[Raw data Boundary: Start]

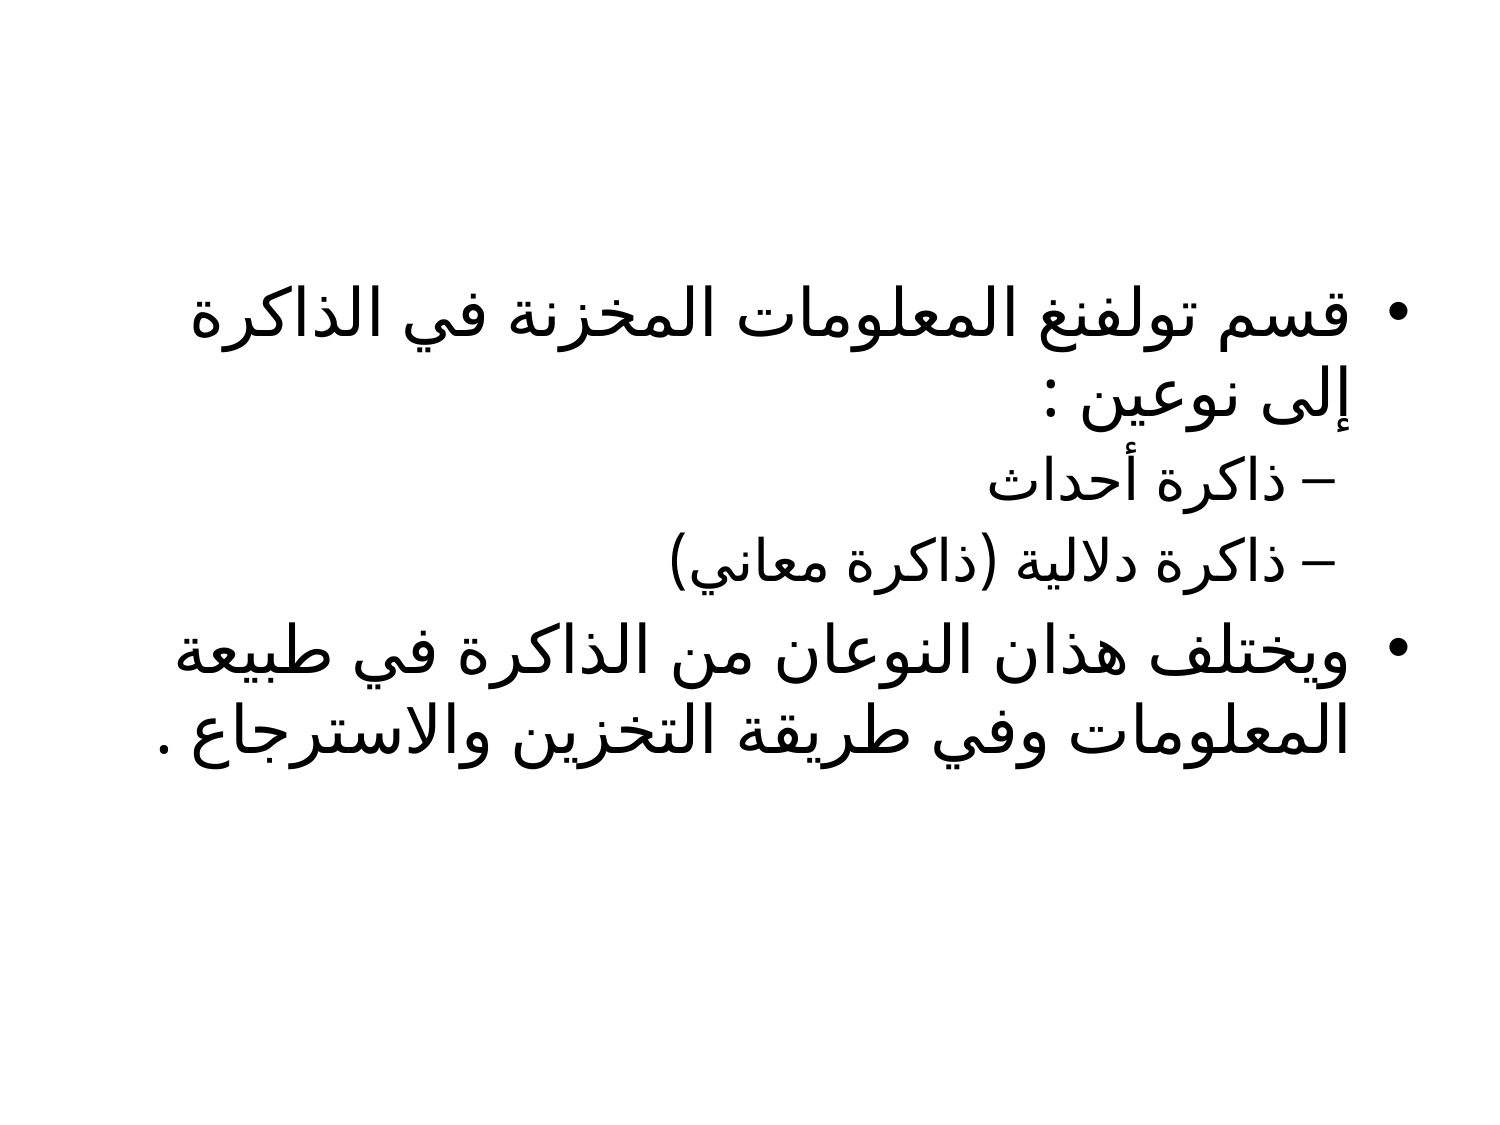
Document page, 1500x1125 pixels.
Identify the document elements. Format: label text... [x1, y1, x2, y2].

list قسم تولفنغ المعلومات المخزنة في الذاكرة إلى نوعين : ذاكرة أحداث ذاكرة دلالية (ذاكرة معاني) ويختلف هذان النوعان من الذاكرة في طبيعة المعلومات وفي طريقة التخزين والاسترجاع . [75, 262, 1425, 1005]
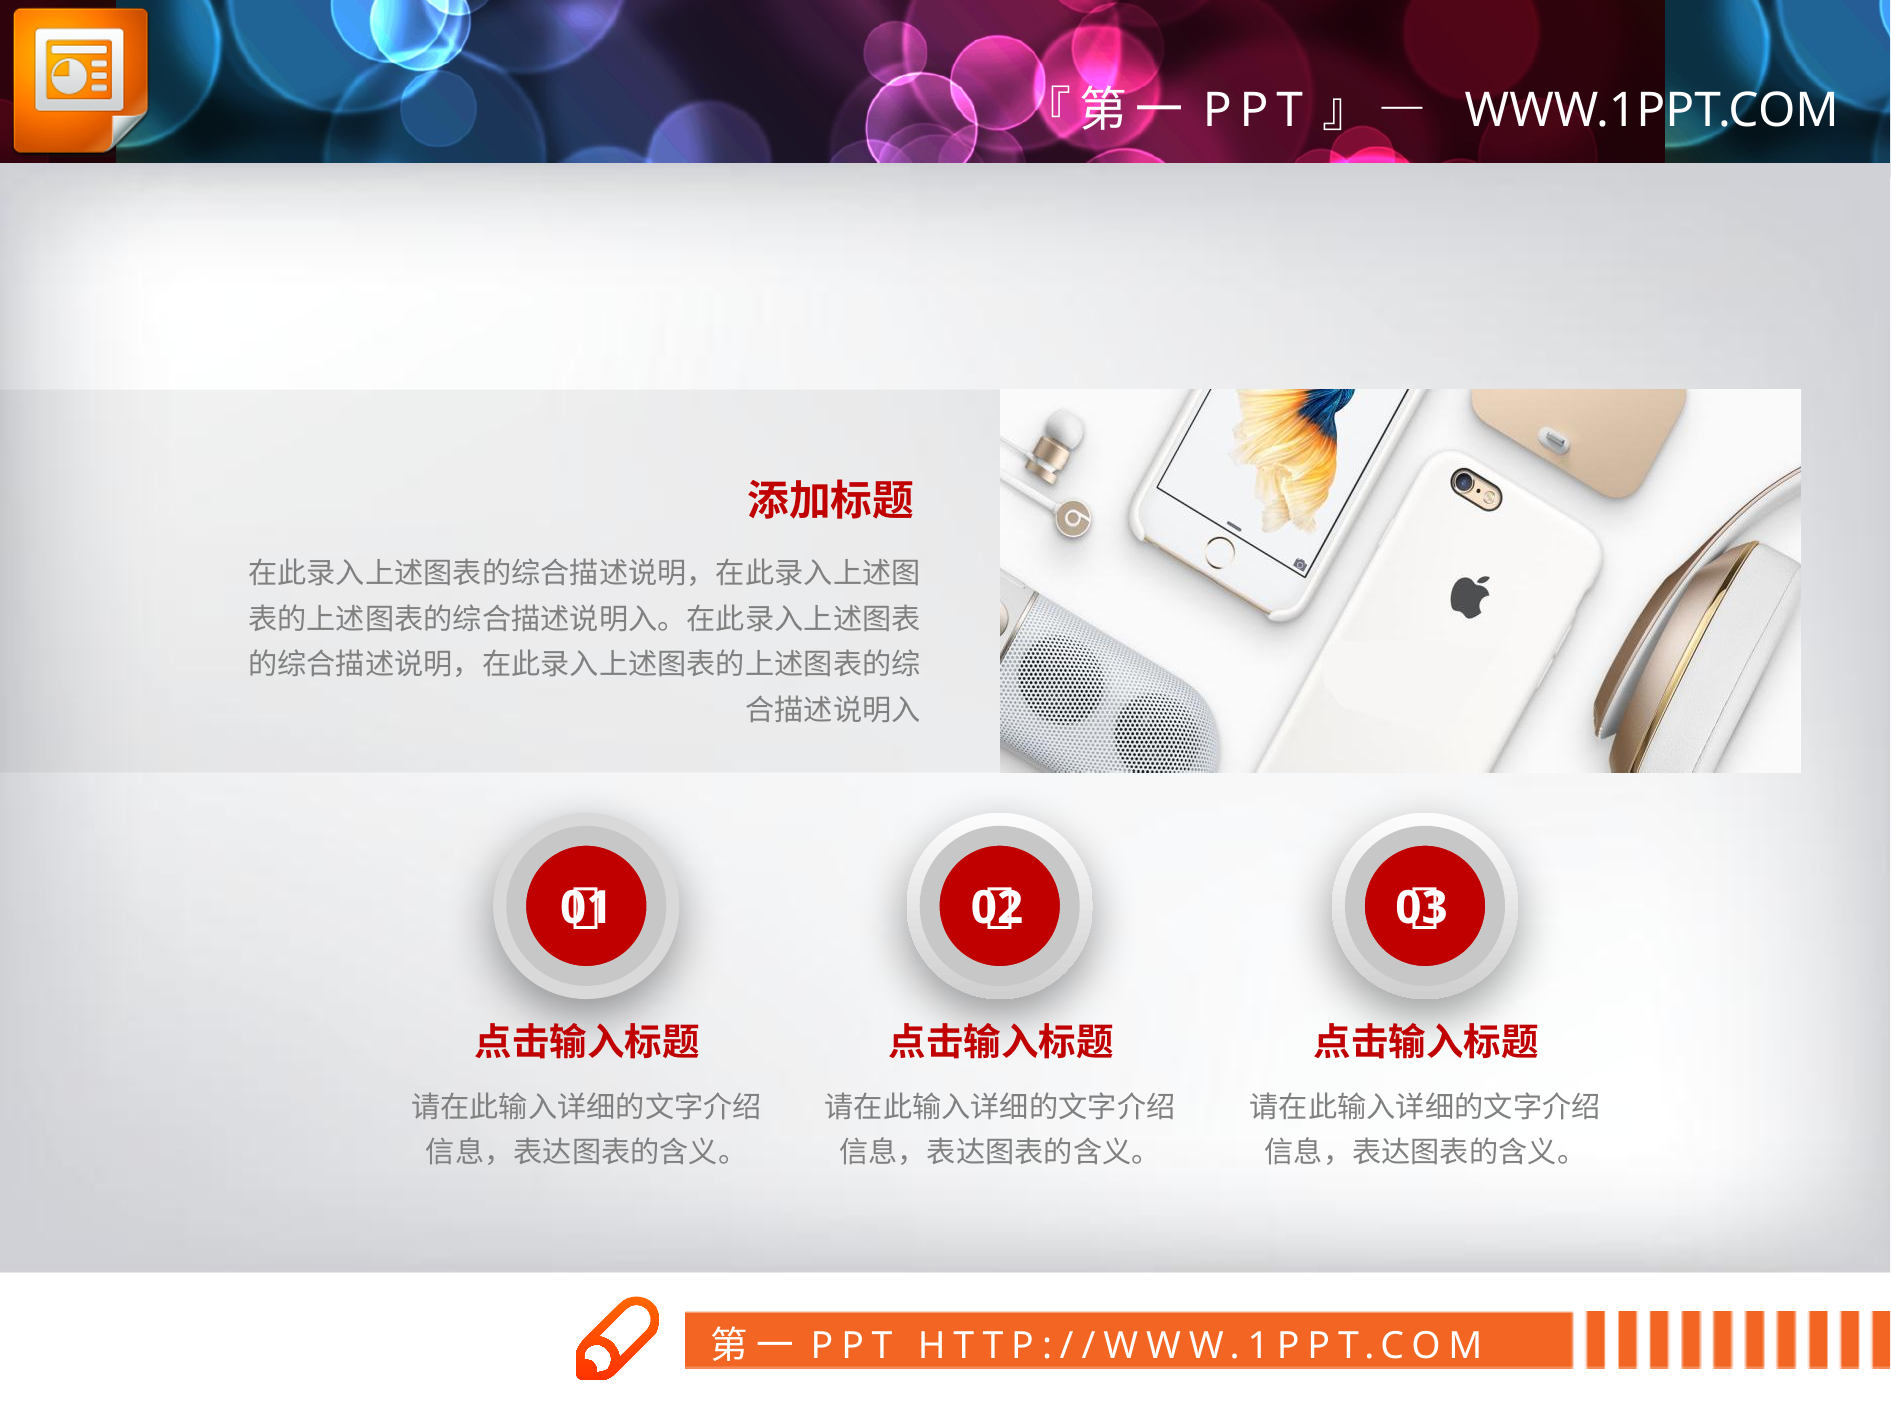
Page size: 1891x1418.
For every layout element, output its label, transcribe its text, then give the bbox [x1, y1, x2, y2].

picture [0, 0, 1891, 1275]
text_box 添加标题 [725, 466, 930, 531]
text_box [906, 812, 1094, 1000]
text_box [798, 1010, 1202, 1175]
text_box 在此录入上述图表的综合描述说明，在此录入上述图表的上述图表的综合描述说明入。在此录入上述图表的综合描述说明，在此录入上述图表的上述图表的综合描述说明入 [220, 536, 936, 734]
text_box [1331, 812, 1519, 1000]
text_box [385, 1010, 788, 1175]
text_box [0, 389, 1000, 773]
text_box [492, 812, 680, 1000]
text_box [1224, 1010, 1627, 1175]
picture [685, 1311, 1891, 1369]
text_box [1000, 389, 1802, 773]
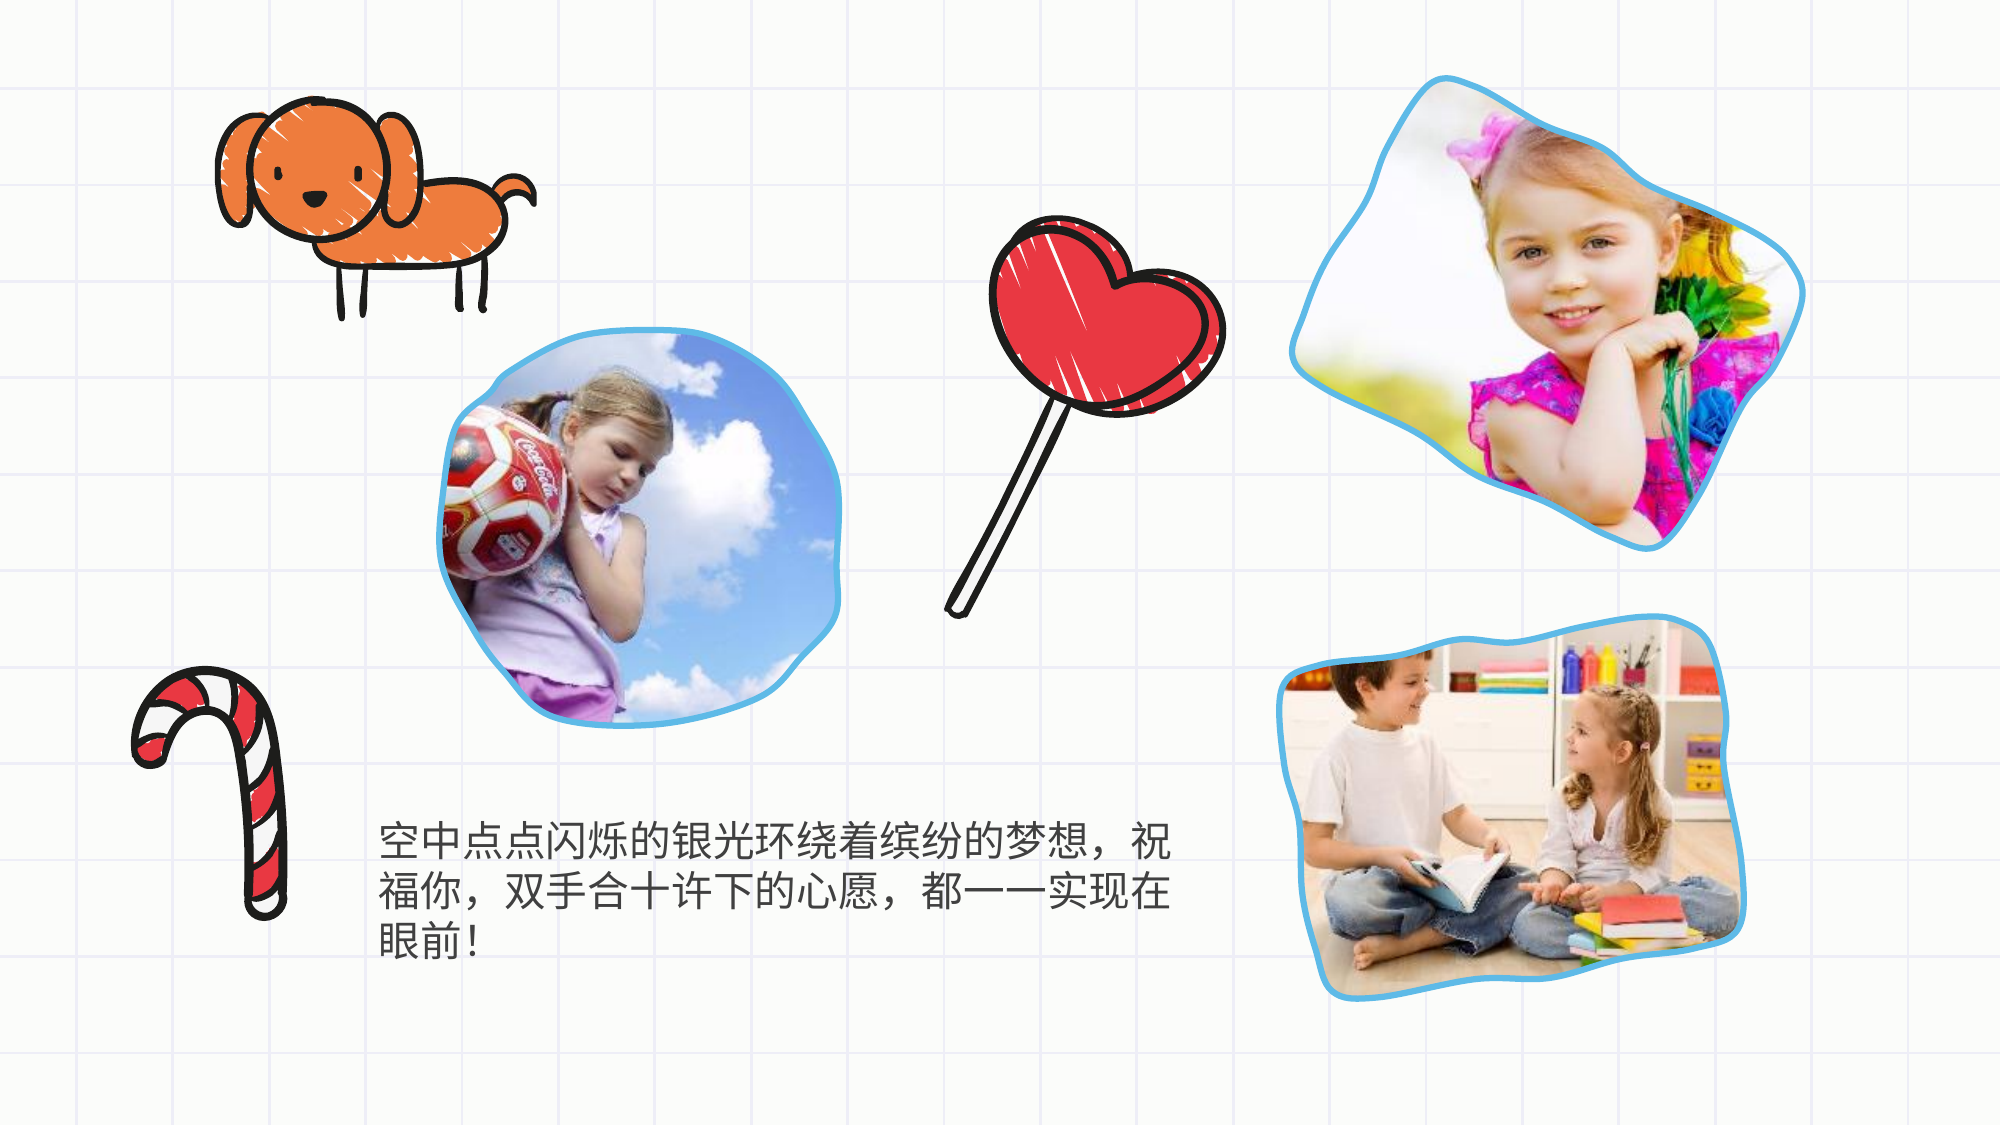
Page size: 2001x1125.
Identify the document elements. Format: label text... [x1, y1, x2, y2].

picture [936, 225, 1182, 645]
text_box 空中点点闪烁的银光环绕着缤纷的梦想，祝福你，双手合十许下的心愿，都一一实现在眼前！ [364, 807, 1204, 973]
picture [1279, 616, 1744, 999]
picture [439, 329, 839, 726]
picture [214, 94, 537, 322]
picture [1291, 78, 1803, 549]
picture [129, 665, 289, 922]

[Raw data Boundary: End]

Prompt =>
Could the entries above be written out word for word, with no pictures?

Exercise solution =>
Document page, 1500x1125 pixels.
Identify the document elements. Format: label text... [x1, y1, x2, y2].

list قسم تولفنغ المعلومات المخزنة في الذاكرة إلى نوعين : ذاكرة أحداث ذاكرة دلالية (ذاكرة معاني) ويختلف هذان النوعان من الذاكرة في طبيعة المعلومات وفي طريقة التخزين والاسترجاع . [75, 262, 1425, 1005]
Page size: 1891x1418.
For every layout element, output its label, transcribe its text, then give the bbox [x1, y1, x2, y2].

picture [0, 0, 1891, 1275]
text_box 添加标题 [725, 466, 930, 531]
text_box [906, 812, 1094, 1000]
text_box [798, 1010, 1202, 1175]
text_box 在此录入上述图表的综合描述说明，在此录入上述图表的上述图表的综合描述说明入。在此录入上述图表的综合描述说明，在此录入上述图表的上述图表的综合描述说明入 [220, 536, 936, 734]
text_box [1331, 812, 1519, 1000]
text_box [385, 1010, 788, 1175]
text_box [0, 389, 1000, 773]
text_box [492, 812, 680, 1000]
text_box [1224, 1010, 1627, 1175]
picture [685, 1311, 1891, 1369]
text_box [1000, 389, 1802, 773]
Page size: 2001x1125.
Identify the document elements. Format: label text... [x1, y1, x2, y2].

picture [936, 225, 1182, 645]
text_box 空中点点闪烁的银光环绕着缤纷的梦想，祝福你，双手合十许下的心愿，都一一实现在眼前！ [364, 807, 1204, 973]
picture [1279, 616, 1744, 999]
picture [439, 329, 839, 726]
picture [214, 94, 537, 322]
picture [1291, 78, 1803, 549]
picture [129, 665, 289, 922]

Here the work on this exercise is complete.